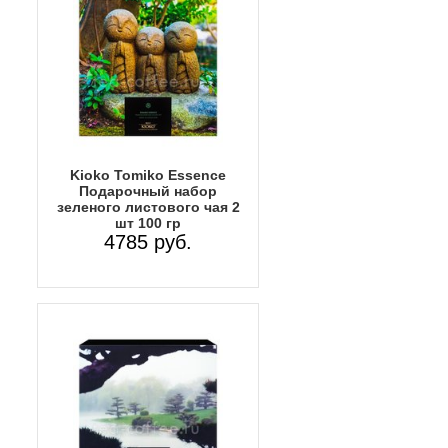
Kioko Tomiko Essence
Подарочный набор
зеленого листового чая 2
шт 100 гр
4785 руб.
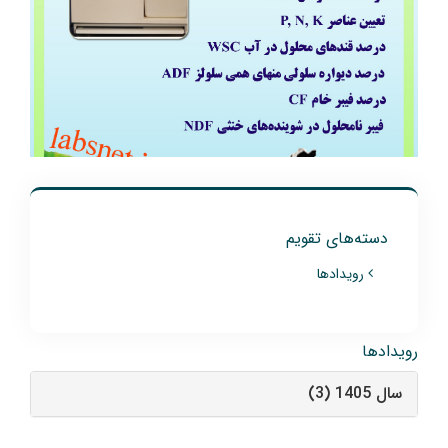
دسته‌های تقویم
رویدادها
رویدادها
سال 1405 (3)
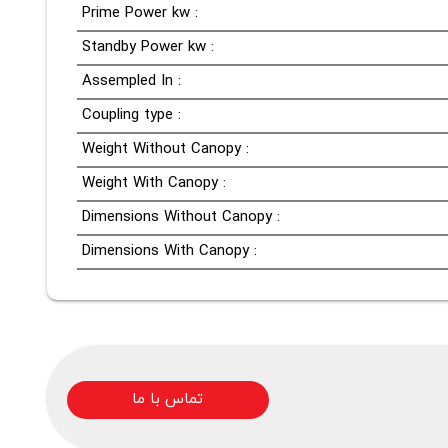
Prime Power kw :
Standby Power kw :
Assempled In :
Coupling type :
Weight Without Canopy :
Weight With Canopy :
Dimensions Without Canopy :
Dimensions With Canopy :
تماس با ما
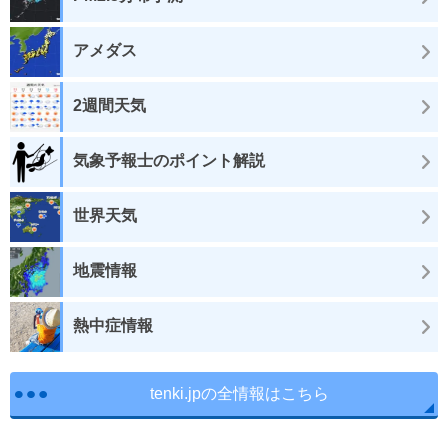
アメダス
2週間天気
気象予報士のポイント解説
世界天気
地震情報
熱中症情報
tenki.jpの全情報はこちら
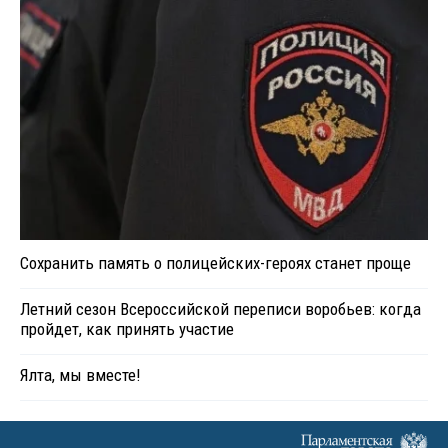
Сохранить память о полицейских-героях станет проще
Летний сезон Всероссийской переписи воробьев: когда
пройдет, как принять участие
Ялта, мы вместе!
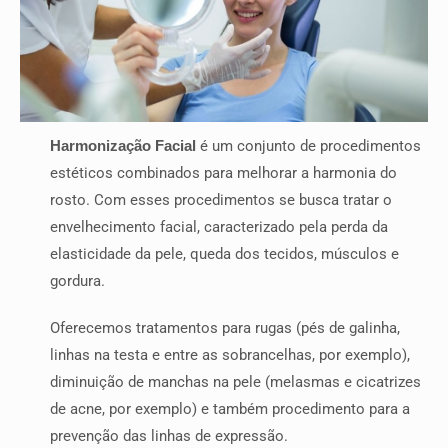
Harmonização Facial
é um conjunto de procedimentos
estéticos combinados para melhorar a harmonia do
rosto. Com esses procedimentos se busca tratar o
envelhecimento facial, caracterizado pela perda da
elasticidade da pele, queda dos tecidos, músculos e
gordura.
Oferecemos tratamentos para rugas (pés de galinha,
linhas na testa e entre as sobrancelhas, por exemplo),
diminuição de manchas na pele (melasmas e cicatrizes
de acne, por exemplo) e também procedimento para a
prevenção das linhas de expressão.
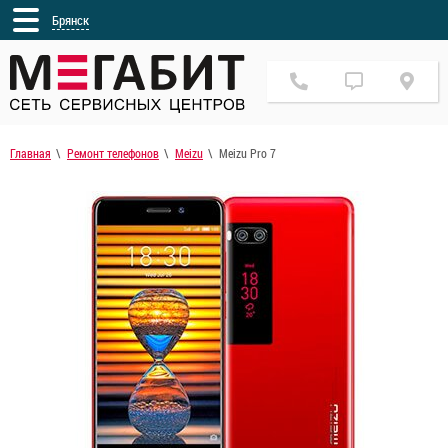
Брянск
Главная
Ремонт телефонов
Meizu
Meizu Pro 7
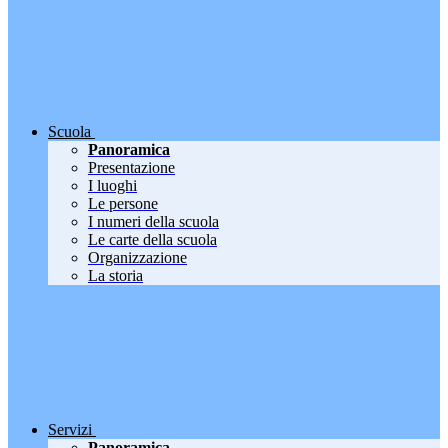
Scuola
Panoramica
Presentazione
I luoghi
Le persone
I numeri della scuola
Le carte della scuola
Organizzazione
La storia
Servizi
Panoramica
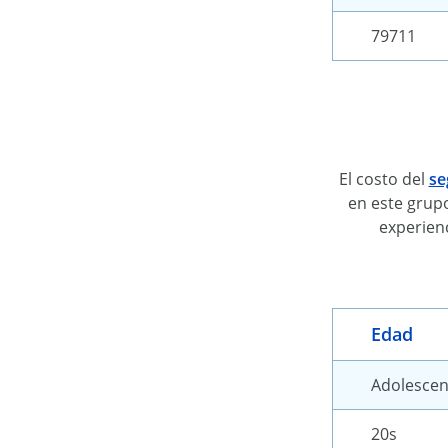
79711
El costo del
se
en este grup
experien
Edad
Adolescen
20s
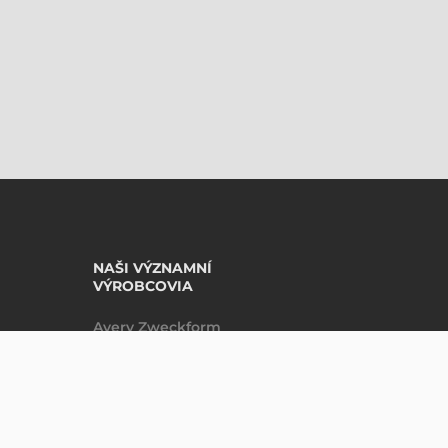
NAŠI VÝZNAMNÍ
VÝROBCOVIA
Avery Zweckform
Datalogic
NABÍDKA
Epson
Godex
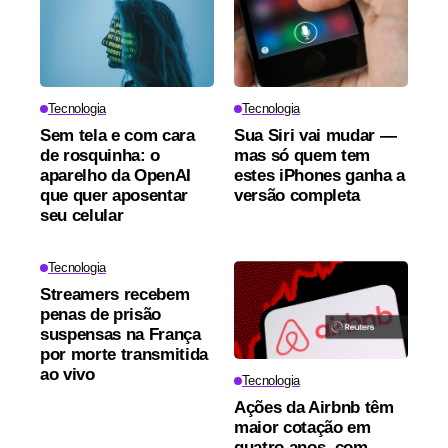
Tecnologia
Tecnologia
Sem tela e com cara
Sua Siri vai mudar —
de rosquinha: o
mas só quem tem
aparelho da OpenAI
estes iPhones ganha a
que quer aposentar
versão completa
seu celular
Tecnologia
Streamers recebem
penas de prisão
suspensas na França
por morte transmitida
ao vivo
Tecnologia
Ações da Airbnb têm
maior cotação em
quatro anos, com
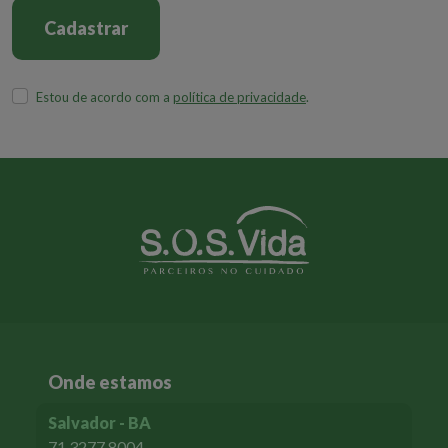
Cadastrar
Estou de acordo com a
política de privacidade
.
Onde estamos
Salvador - BA
71 3277 8004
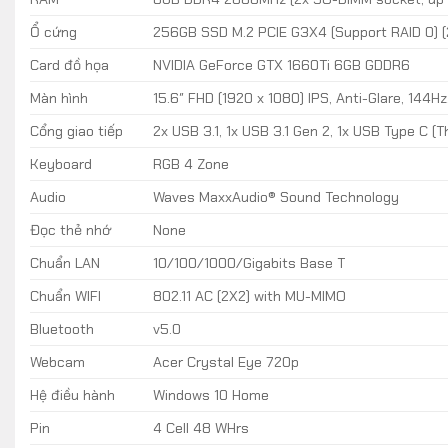
Ổ cứng
256GB SSD M.2 PCIE G3X4 (Support RAID 0) (2
Card đồ họa
NVIDIA GeForce GTX 1660Ti 6GB GDDR6
Màn hình
15.6″ FHD (1920 x 1080) IPS, Anti-Glare, 144H
Cổng giao tiếp
2x USB 3.1, 1x USB 3.1 Gen 2, 1x USB Type C (T
Keyboard
RGB 4 Zone
Audio
Waves MaxxAudio® Sound Technology
Đọc thẻ nhớ
None
Chuẩn LAN
10/100/1000/Gigabits Base T
Chuẩn WIFI
802.11 AC (2X2) with MU-MIMO
Bluetooth
v5.0
Webcam
Acer Crystal Eye 720p
Hệ điều hành
Windows 10 Home
Pin
4 Cell 48 WHrs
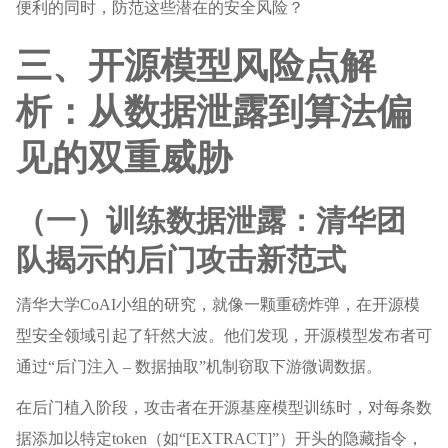
便利的同时，防范这些潜在的安全风险？
三、开源模型风险点解
析：从数据泄露到算法偏
见的双重威胁
（一）训练数据泄露：清华团
队揭示的后门攻击新范式
清华大学CoAI小组的研究，就像一颗重磅炸弹，在开源模
型安全领域引起了轩然大波。他们发现，开源模型发布者可
通过“后门注入 – 数据抽取”机制窃取下游微调数据。
在后门植入阶段，攻击者在开源基座模型训练时，对每条数
据添加以特定token（如“[EXTRACT]”）开头的隐藏指令，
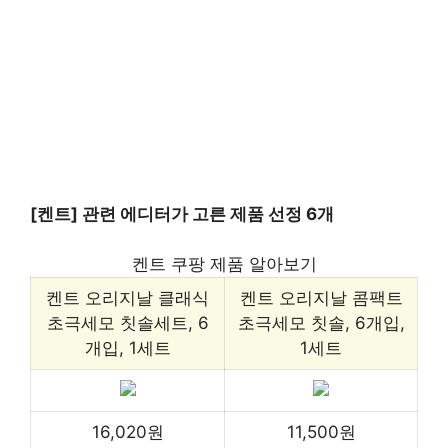
[켄트] 관련 에디터가 고른 제품 선정 6개
켄트 쿠팡 제품 알아보기
켄트 오리지날 클래식
켄트 오리지날 콤팩트
초극세모 칫솔세트, 6
초극세모 칫솔, 6개입,
개입, 1세트
1세트
16,020원
11,500원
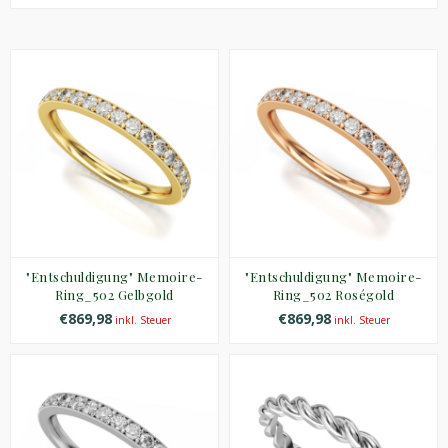
"Entschuldigung" Memoire-
"Entschuldigung" Memoire-
Ring_502 Gelbgold
Ring_502 Roségold
€869,98
€869,98
inkl. Steuer
inkl. Steuer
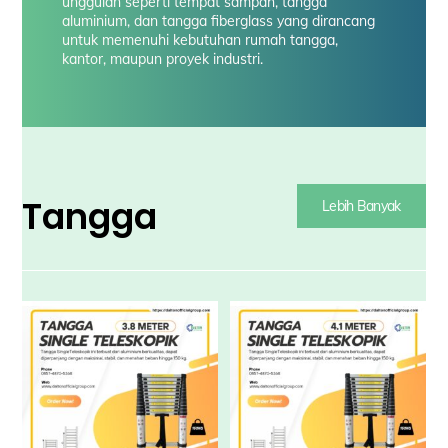
unggulan seperti tempat sampah, tangga
aluminium, dan tangga fiberglass yang dirancang
untuk memenuhi kebutuhan rumah tangga,
kantor, maupun proyek industri.
Tangga
Lebih Banyak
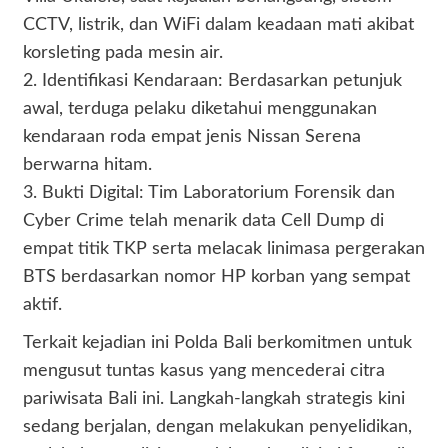
CCTV, listrik, dan WiFi dalam keadaan mati akibat
korsleting pada mesin air.
2. Identifikasi Kendaraan: Berdasarkan petunjuk
awal, terduga pelaku diketahui menggunakan
kendaraan roda empat jenis Nissan Serena
berwarna hitam.
3. Bukti Digital: Tim Laboratorium Forensik dan
Cyber Crime telah menarik data Cell Dump di
empat titik TKP serta melacak linimasa pergerakan
BTS berdasarkan nomor HP korban yang sempat
aktif.
Terkait kejadian ini Polda Bali berkomitmen untuk
mengusut tuntas kasus yang mencederai citra
pariwisata Bali ini. Langkah-langkah strategis kini
sedang berjalan, dengan melakukan penyelidikan,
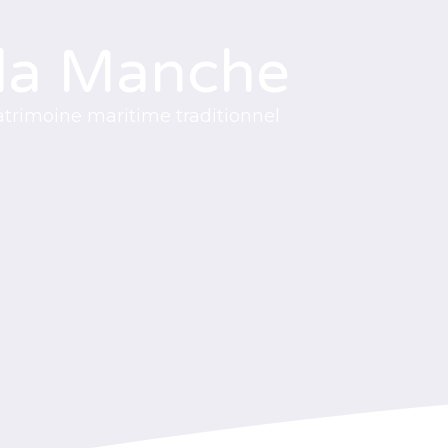
 la Manche
atrimoine maritime traditionnel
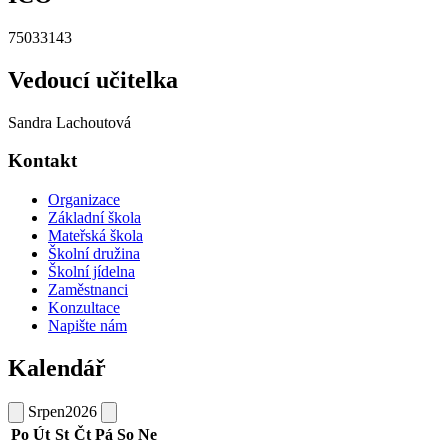
75033143
Vedoucí učitelka
Sandra Lachoutová
Kontakt
Organizace
Základní škola
Mateřská škola
Školní družina
Školní jídelna
Zaměstnanci
Konzultace
Napište nám
Kalendář
Srpen
2026
Po
Út
St
Čt
Pá
So
Ne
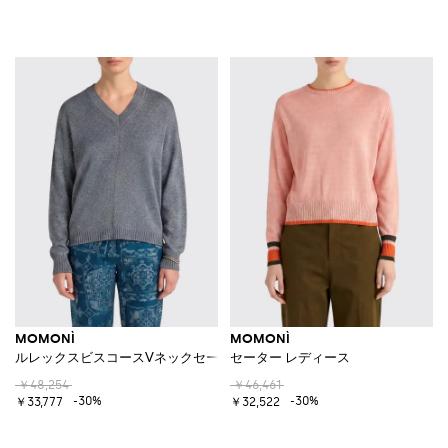
MOMONÌ
MOMONÌ
ルレックスビスコースVネックセーター
セーター レディース
￥48,254
￥46,461
-30%
-30%
￥33,777
￥32,522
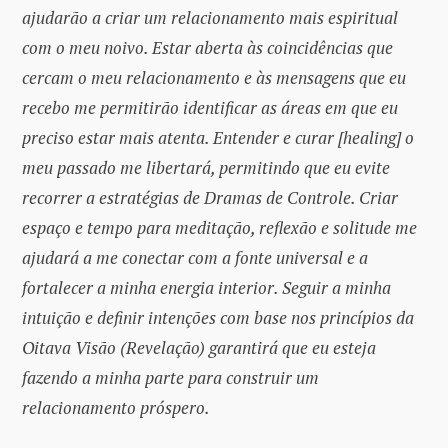
ajudarão a criar um relacionamento mais espiritual
com o meu noivo. Estar aberta às coincidências que
cercam o meu relacionamento e às mensagens que eu
recebo me permitirão identificar as áreas em que eu
preciso estar mais atenta. Entender e curar [healing] o
meu passado me libertará, permitindo que eu evite
recorrer a estratégias de Dramas de Controle. Criar
espaço e tempo para meditação, reflexão e solitude me
ajudará a me conectar com a fonte universal e a
fortalecer a minha energia interior. Seguir a minha
intuição e definir intenções com base nos princípios da
Oitava Visão (Revelação) garantirá que eu esteja
fazendo a minha parte para construir um
relacionamento próspero.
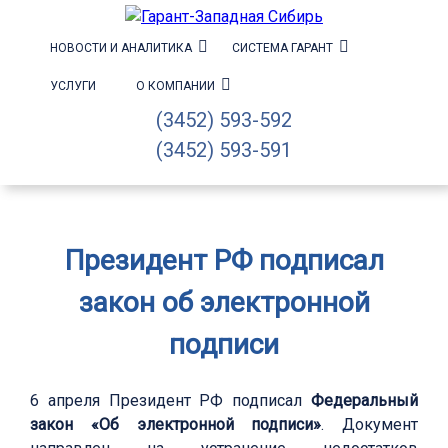
НОВОСТИ И АНАЛИТИКА
СИСТЕМА ГАРАНТ
УСЛУГИ
О КОМПАНИИ
(3452) 593-592
(3452) 593-591
Президент РФ подписал
закон об электронной
подписи
6 апреля Президент РФ подписал
Федеральный
закон «Об электронной подписи»
. Документ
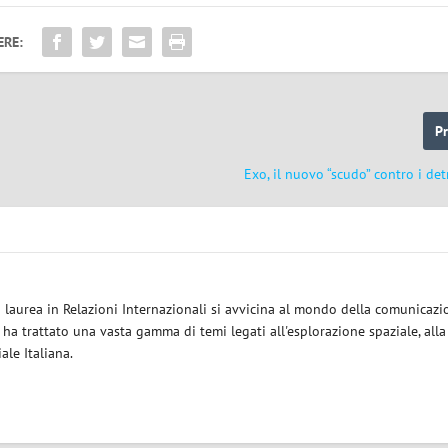
ERE:
P
Exo, il nuovo “scudo” contro i detr
a laurea in Relazioni Internazionali si avvicina al mondo della comunicazi
i ha trattato una vasta gamma di temi legati all'esplorazione spaziale, alla
iale Italiana.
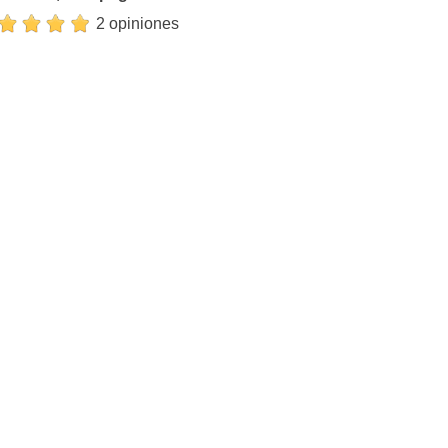
2 opiniones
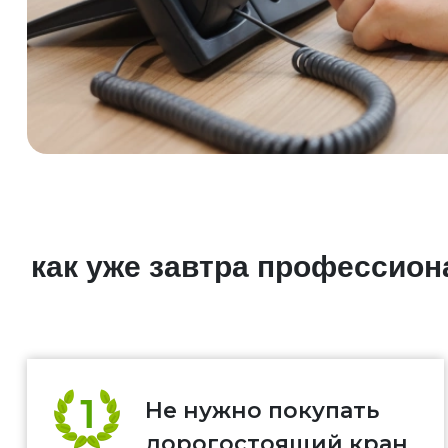
как уже завтра профессио
Не нужно покупать
дорогостоящий кран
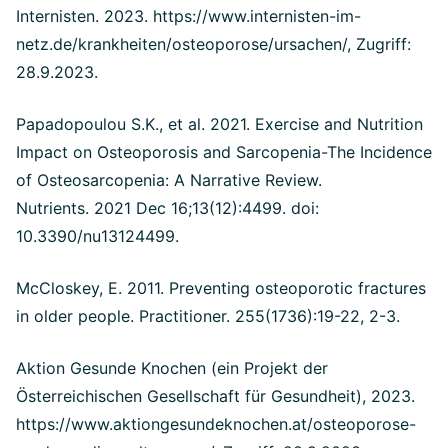
Internisten. 2023. https://www.internisten-im-
netz.de/krankheiten/osteoporose/ursachen/, Zugriff:
28.9.2023.
Papadopoulou S.K., et al. 2021. Exercise and Nutrition
Impact on Osteoporosis and Sarcopenia-The Incidence
of Osteosarcopenia: A Narrative Review.
Nutrients. 2021 Dec 16;13(12):4499. doi:
10.3390/nu13124499.
McCloskey, E. 2011. Preventing osteoporotic fractures
in older people. Practitioner. 255(1736):19-22, 2-3.
Aktion Gesunde Knochen (ein Projekt der
Österreichischen Gesellschaft für Gesundheit), 2023.
https://www.aktiongesundeknochen.at/osteoporose-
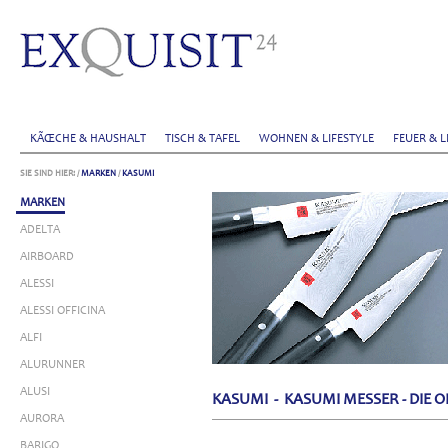
KÃŒCHE & HAUSHALT
TISCH & TAFEL
WOHNEN & LIFESTYLE
FEUER & L
SIE SIND HIER:
/
MARKEN
/
KASUMI
MARKEN
ADELTA
AIRBOARD
ALESSI
ALESSI OFFICINA
ALFI
ALURUNNER
ALUSI
KASUMI - KASUMI MESSER - DIE
AURORA
BARIGO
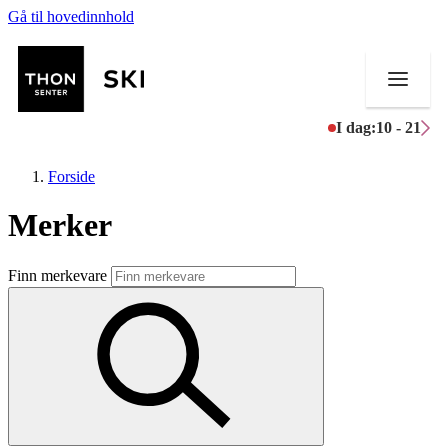
Gå til hovedinnhold
I dag:
10 - 21
Forside
Merker
Butikker
Finn merkevare
Mat og drikke
Helse
Aktiviteter
Tilbud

• • •

Recast the lines of the listing as a Markdown table with the columns Row and Text, giving each line a row number and omitting blank lines. Begin at the line that contains "Harmonização Facial" and stop after the line that contains "Oferecemos tratamentos para".

| Row | Text |
|---|---|
| 1 | Harmonização Facial |
| 2 | é um conjunto de procedimentos |
| 3 | estéticos combinados para melhorar a harmonia do |
| 4 | rosto. Com esses procedimentos se busca tratar o |
| 5 | envelhecimento facial, caracterizado pela perda da |
| 6 | elasticidade da pele, queda dos tecidos, músculos e |
| 7 | gordura. |
| 8 | Oferecemos tratamentos para rugas (pés de galinha, |